3.3.11

the inevitable has happened

I've joined a Karelian folk dancing troupe.  Now I bet you weren't expecting that when you read "the inevitable," but that just proves you don't know me.  Because everyone who knows me knows it's been my dream to be in a folk dancing troupe ever since I was an 18 year-old welder working in that steel mill in Pittsburgh.  Although now that I think about it, that may have been the premise of the movie Flashdance.  Either way, the important thing is I joined a folk group.

This is not a joke.

So how does one join such a group?  By saying "yes" to everything.  It started when folk-minded friends Olga (my original link to the folk community, you may remember), Lena, Dima, and Yuri invited me to join them at a Finno-Karelian folk concert last night.  At the concert, Dima insisted I come to their group rehearsal the following night for some dancing and an all-around good time.  So I did.  Turns out, I'm not totally terrible at the Karelian waltz.  In fact, I'm a bit of what you might call an idiot savant (though some would argue I'm just an idiot).  Either way, this resulted in Dima and a good portion of the ladies in the group insisting I join them for their performance on Sunday.  The troupe leader, Andre, seemed less than thrilled at the prospect, protesting that they only have twelve available seats on the bus (it's in a village).  After they made him count out about five times that only eleven people were set to go, he relented.

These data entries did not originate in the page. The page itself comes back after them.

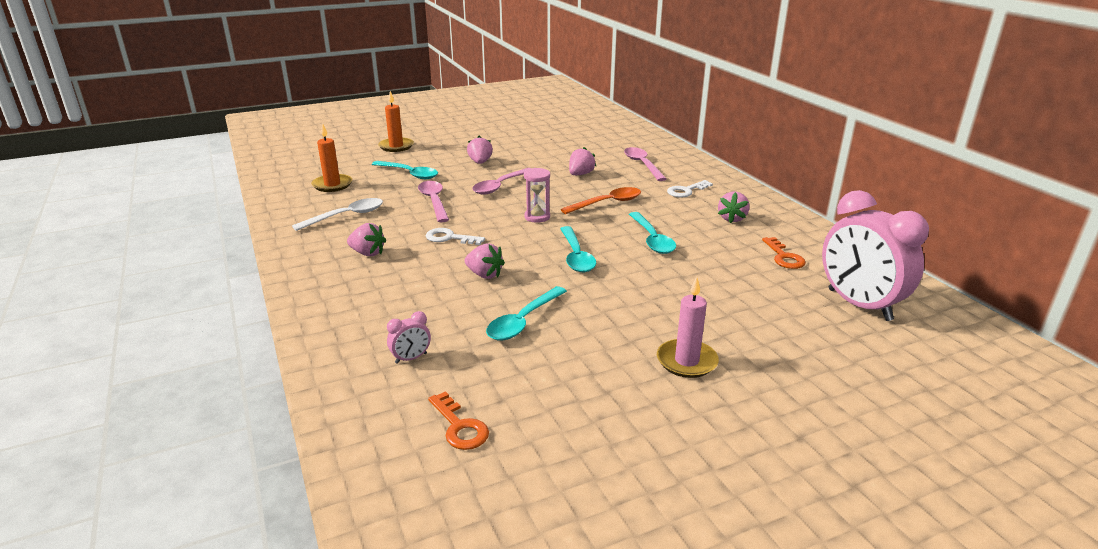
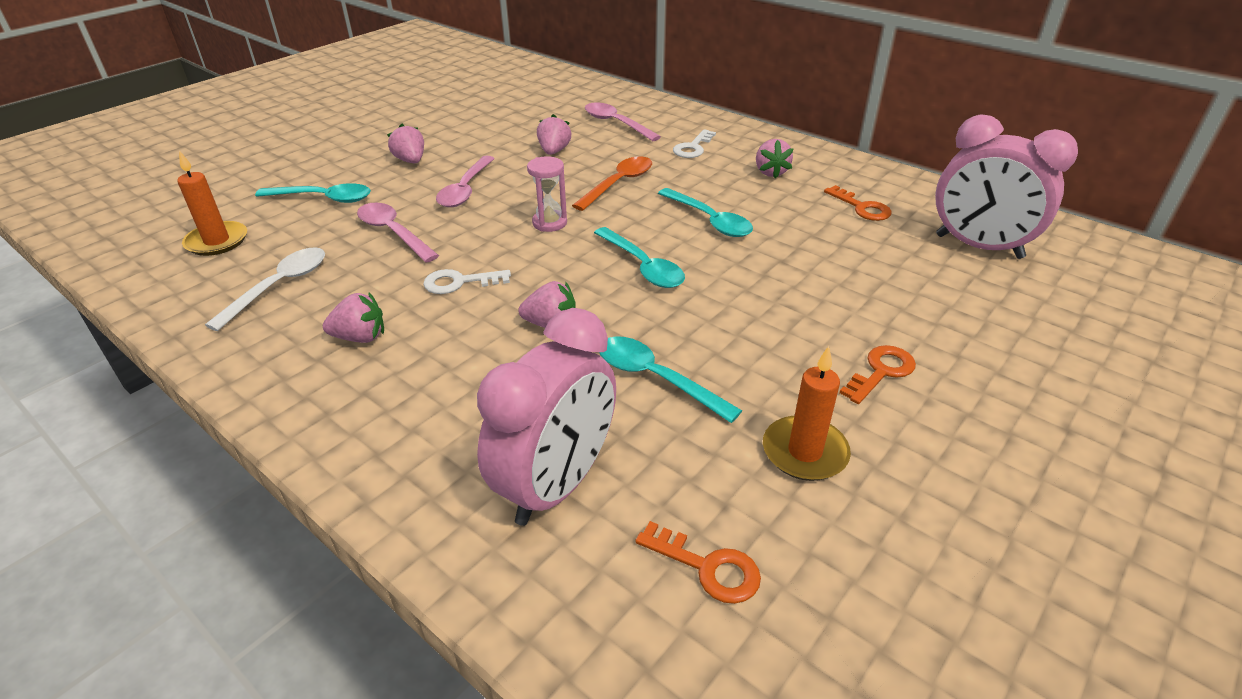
camera: 25 degrees left, 10 degrees up
orange candle [378,91,414,152] -> orange candle moved to [763,346,851,481]
pink clock [387,311,431,364] -> pink clock [477,308,616,526], size x2.50
turquoise spoon [486,286,567,340] -> turquoise spoon turned 120 degrees clockwise [599,336,742,423]
pink candle [657,277,719,378] -> orange key [839,345,916,404]

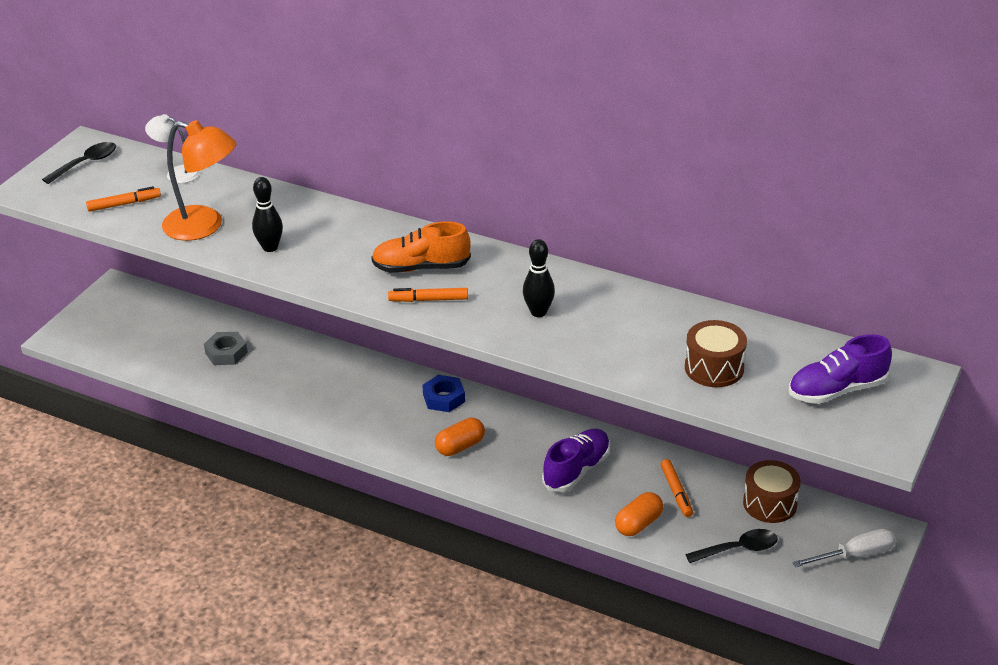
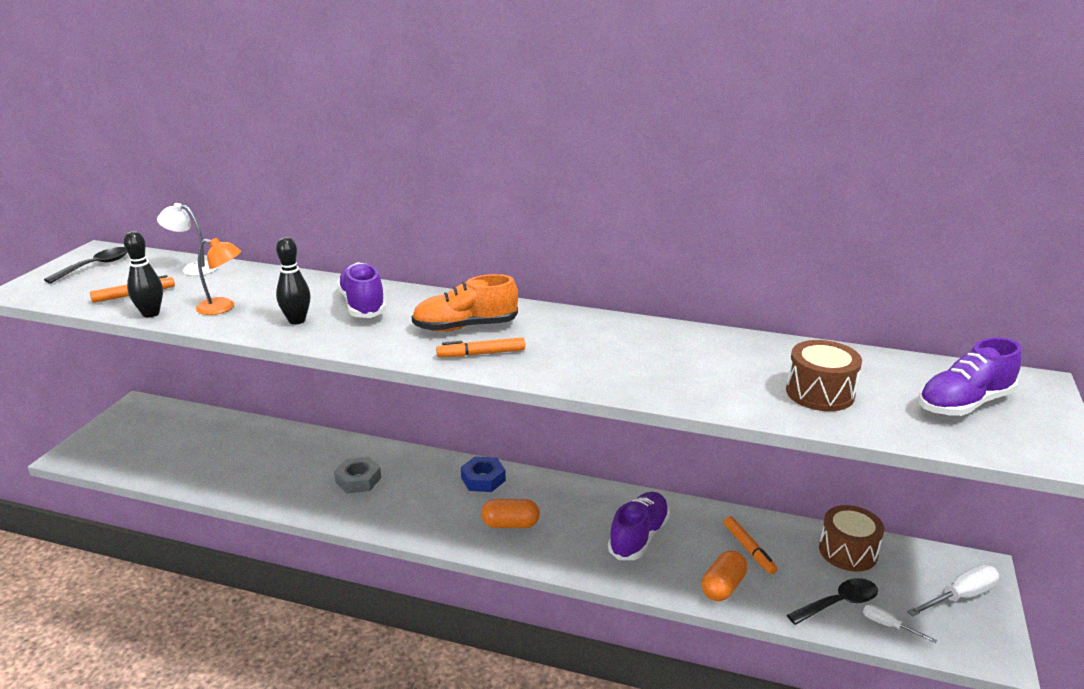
camera: 10 degrees left, 10 degrees down
orange lamp [162,120,236,241] -> orange lamp [196,238,241,315], size x0.57
grey nut [204,332,248,365] -> grey nut moved to [334,457,381,493]
orange capsule [435,418,485,456] -> orange capsule turned 45 degrees clockwise [481,499,540,528]
black bowling pin [523,239,555,317] -> black bowling pin moved to [124,231,163,317]
none -> purple shoe [337,262,386,318]
none -> white screwdriver [863,604,937,643]

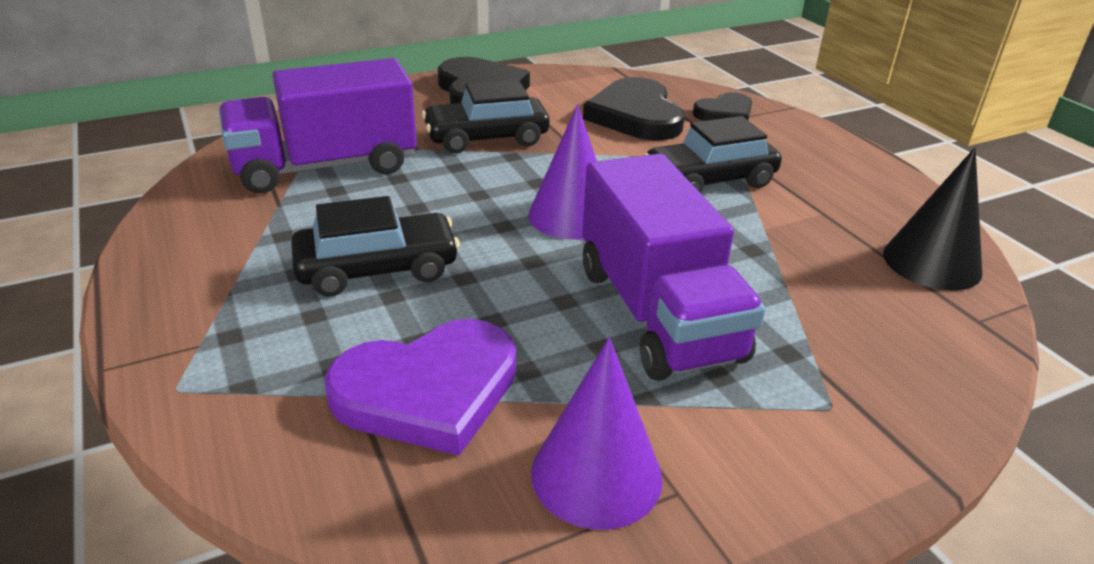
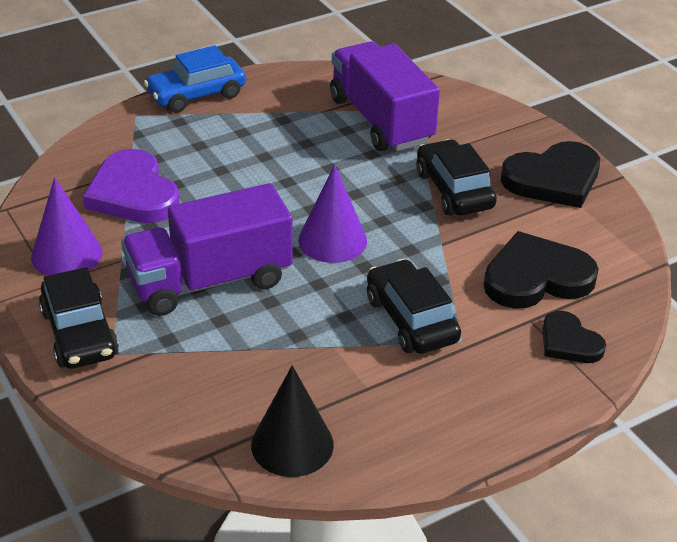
camera: 85 degrees right, 5 degrees up
black car [291,196,460,297] -> black car moved to [39,267,119,369]
none -> blue car [144,45,246,113]

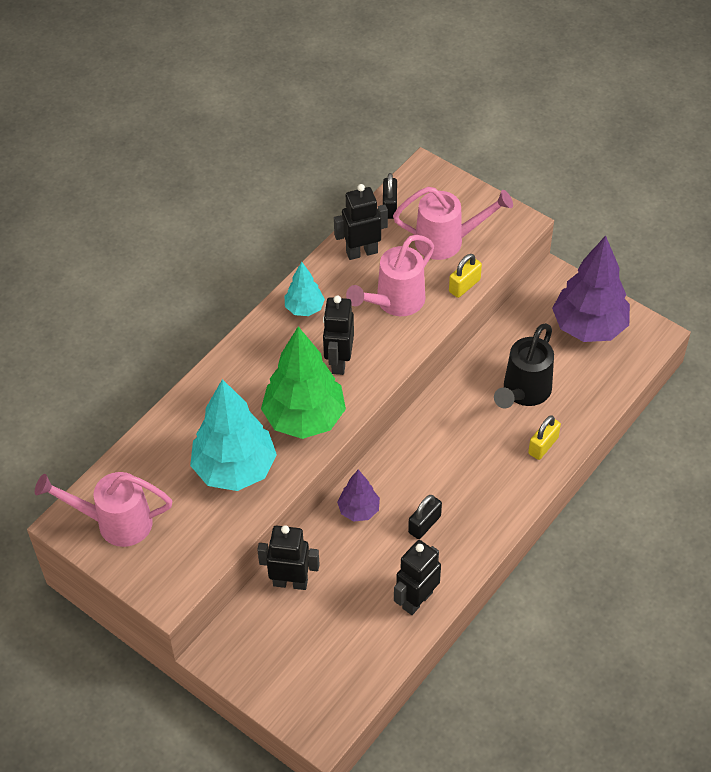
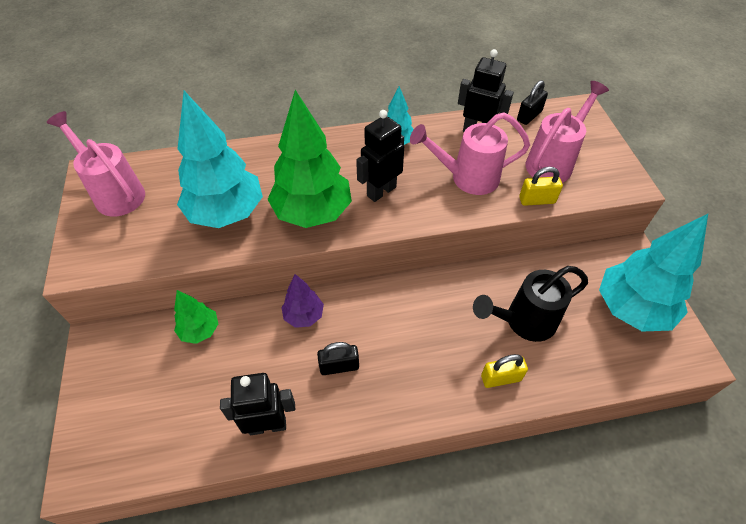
camera: 40 degrees right, 0 degrees up
black robot [257,525,320,590] -> green tree [174,290,218,344]
pink watering can [393,187,513,260] -> pink watering can turned 90 degrees counterclockwise [526,81,609,183]
purple tree [552,235,630,342] -> turquoise tree [599,214,708,332]

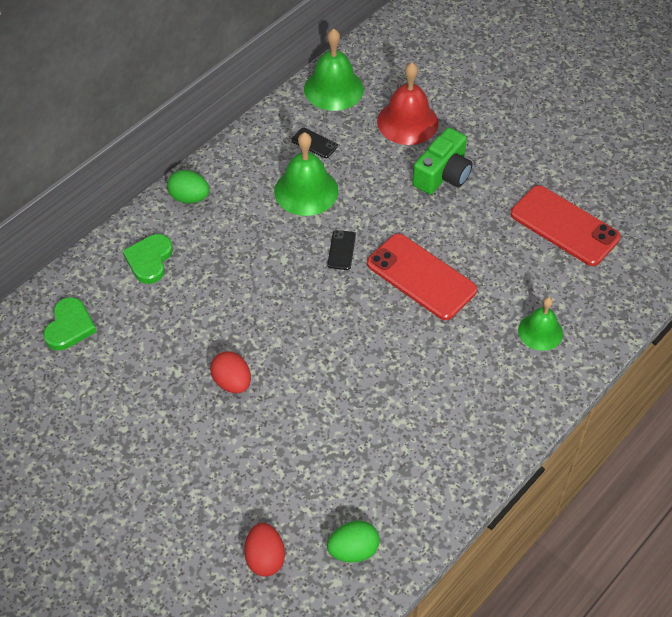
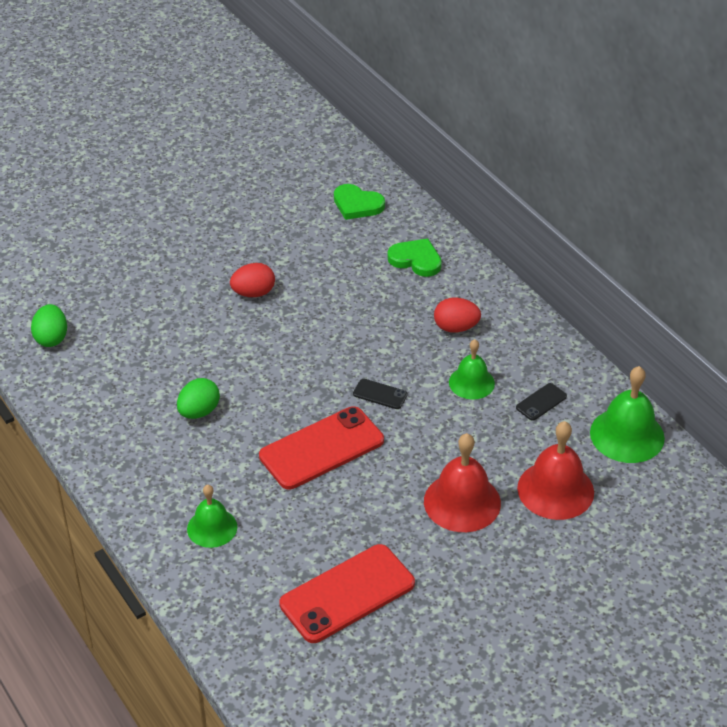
camera: 105 degrees right, 10 degrees down
green egg [167,170,210,203] -> green egg moved to [177,378,220,419]
red egg [244,523,285,577] -> red egg moved to [434,298,481,333]
green bell [274,132,338,216] -> green bell [449,339,495,400], size x0.64
green camera [412,128,473,194] -> red bell [424,433,501,532]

So on Sunday, I'll be climbing onto a bus in a garish red shirt and sash to go to a tiny village in the Karelian countryside to put on a performance celebrating Maslenitsa, an ancient religious/folk holiday that's a sort of Slavic Mardi Gras (with blins instead of beads).  Hard to imagine a more authentic Russo-Karelian experience than that.  Let no one say I've disregarded the Fulbright Program's imperative to immerse oneself in one's community!  Pictures of my embarrassing myself to come.  I mean come on, who needs more than one run-through of a dance repertoire before performing it, anyway?